La scorsa settimana la Commissione e l’Antitrust europei hanno definitivamente approvato il piano di salvataggio dell’istituto di credito tedesco Nord Landes Bank, decimo nel paese per grandezza, e pressoché completamente di proprietà pubblica, in particolare di due Lander (Bassa Sassonia e Sassonia-Anhalt). Un prototipo di quel diffuso mondo di medio-piccole banche regionali o locali ancorate al robusto tessuto produttivo teutonico.

Un ancoraggio che, nella fattispecie, è stato vittima di una bolla esplosa sul versante dei finanziamenti al settore delle costruzioni navali.
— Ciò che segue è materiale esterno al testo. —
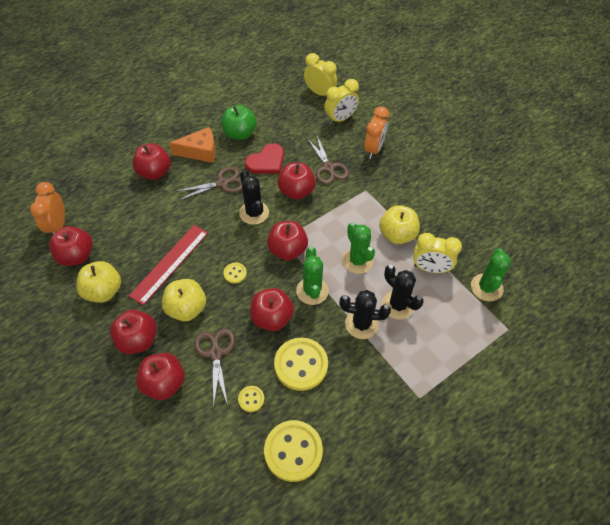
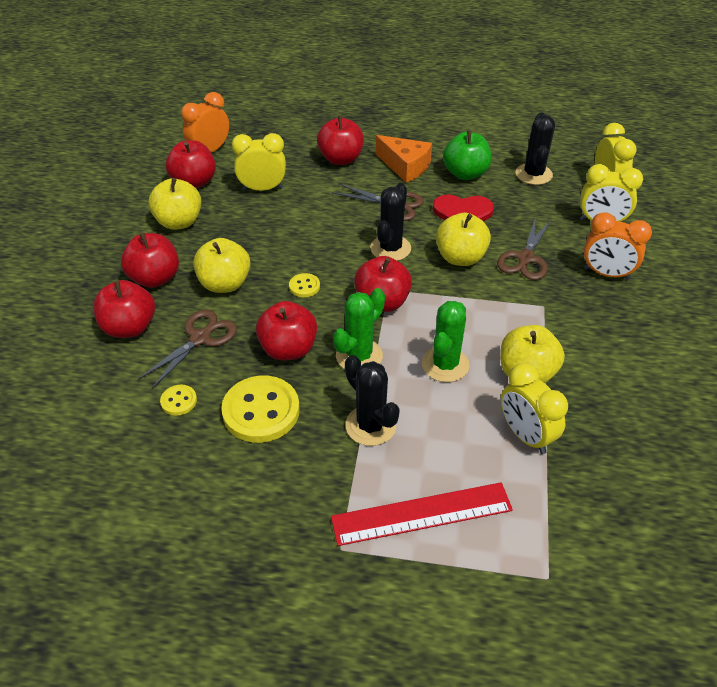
camera: 45 degrees right, 10 degrees down
(130, 228) = (262, 189): none -> yellow clock
(170, 263) = (258, 238): red ruler -> red ruler (422, 514)
(293, 451) = (154, 478): yellow button -> none
(296, 191) = (460, 258): red apple -> yellow apple
(374, 149) = (606, 274): orange clock -> orange clock turned 45 degrees clockwise
(398, 305) = (436, 440): black cactus -> black cactus (533, 174)
(486, 287) = (576, 511): green cactus -> none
Tale settore, infatti, è andato via via crescendo con il crescere della globalizzazione e dei traffici marittimi, finendo per alimentare la costruzione di navi giganti che successivamente le compagnie di shipping non sono state in grado di riempire adeguatamente di merci, con il risultato che l’offerta del trasporto ha superato di gran lunga la domanda, finendo per evidenziare i limiti dell’intera impalcatura finanziaria.
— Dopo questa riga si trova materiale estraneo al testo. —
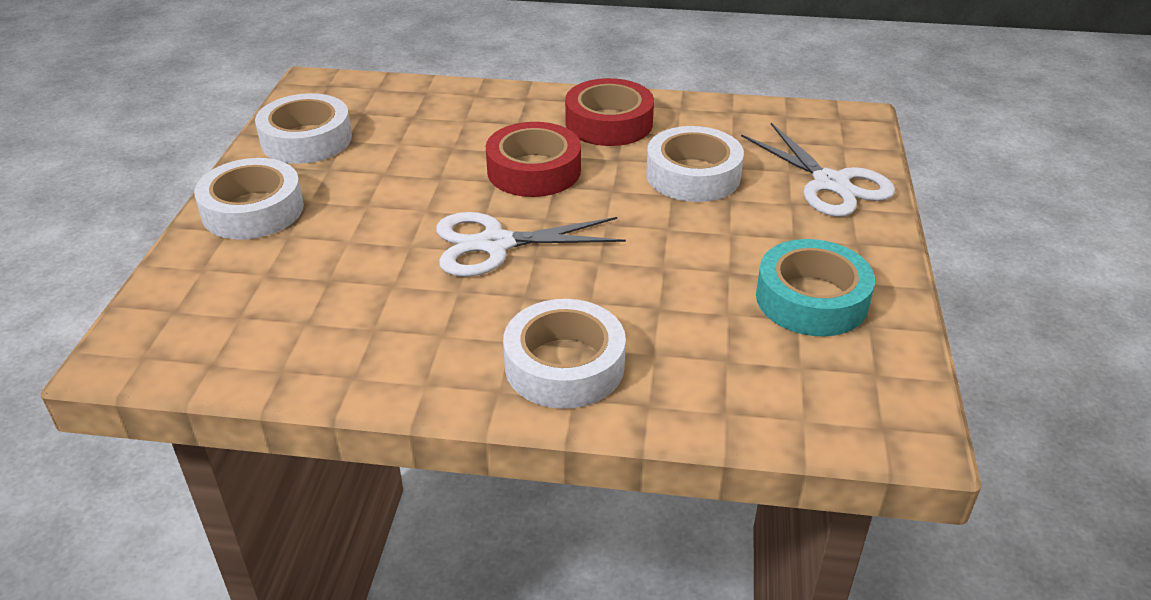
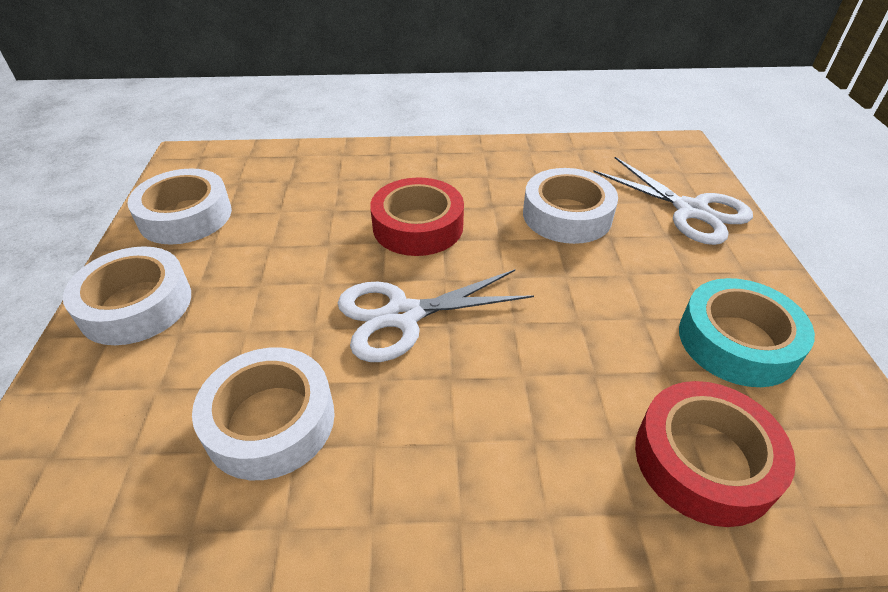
camera: 10 degrees left, 5 degrees up
(564, 365) = (523, 469): white tape -> white tape (270, 421)
(609, 123) = (472, 170): red tape -> red tape (704, 460)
Questa parabola ha mandato in sofferenza ampie parti del settore dello shipping e ha creato una crescente massa di crediti deteriorati, derivanti proprio da questo settore.

Un processo analogo, seppur più contenuto, è stato vissuto da diversi istituti italiani, come la genovese Carige, che hanno visto aumentare le proprie sofferenze nel medesimo segmento.

Ora l’espediente con il quale è stato digerito il salvataggio, che dopo la crisi avrebbe dovuto essere escluso dalle nuove regole continentali, è piuttosto discutibile, in quanto viene sottolineato come l’intervento sia pubblico, ma a condizioni di mercato.

La controprova mancante, infatti, è data dal fatto che non si ha riscontro del perché allora non vi sia stato direttamente un intervento del mondo privato. L’attesa di un guadagno economico per le autorità pubbliche appare tutt’altro che garantito da alcuna legge di mercato, per non dire che risulta dubbio in relazione all’assenza di alcun interesse privato.

In ogni caso questa decisione è accolta positivamente proprio in quei paesi che nel recente passato hanno subito un diverso trattamento, in particolare l’Italia, per i quali è stato persino equiparato il fondo interbancario a garanzia pubblica ad aiuto di Stato. Crescono le aspettative che la nuova Commissione europea mostri maggiori aperture verso l’intervento pubblico, finendo per abdicare a quel ruolo rigorista assunto finora, circoscrivendo il raggio d’azione del bail-in e il coinvolgimento degli investitori privati. D’altronde molteplici casi sono ancora aperti tra gli istituti italiani e necessitano di una mano pubblica per essere raddrizzati.

Dal caso Mps fino alla Banca popolare di Bari. Nel primo caso si ipotizza di dirottare gli Npl (Non performing loans) verso la bad bank in mano al ministero dell’Economia e Finanza e nel secondo di trasformare partite fiscali per consentire di raddrizzare i bilanci.

In entrambi gli esempi il contributo statale sarebbe più evidente che nel salvataggio della banca tedesca, ma se prende avvio una nuova fase di rivisitazione del rigore, si accende la speranza di dilatare ulteriormente i gangli della regolamentazione, andando oltre il modello in cui il pubblico rispetta le presunte regole di mercato.

Complessivamente, dunque, si predispongono strumenti pubblici, dalle bad bank fino alle garanzie di Stato, per fronteggiare i fallimenti di mercato, strumenti che in un modo o nell’altro si sottopongono alle medesime leggi di mercato che risultano fallire, senza però dare vita a una effettiva regia pubblica, senza incidere sugli assetti, finendo per prevedere uno Stato generoso, ma del tutto passivo.

Dagli anni Novanta della privatizzazione degli istituti di credito quello che manca è un vero bilancio degli esiti di tale processo e una prospettiva per tornare a padroneggiare un ganglio centrale per l’economia.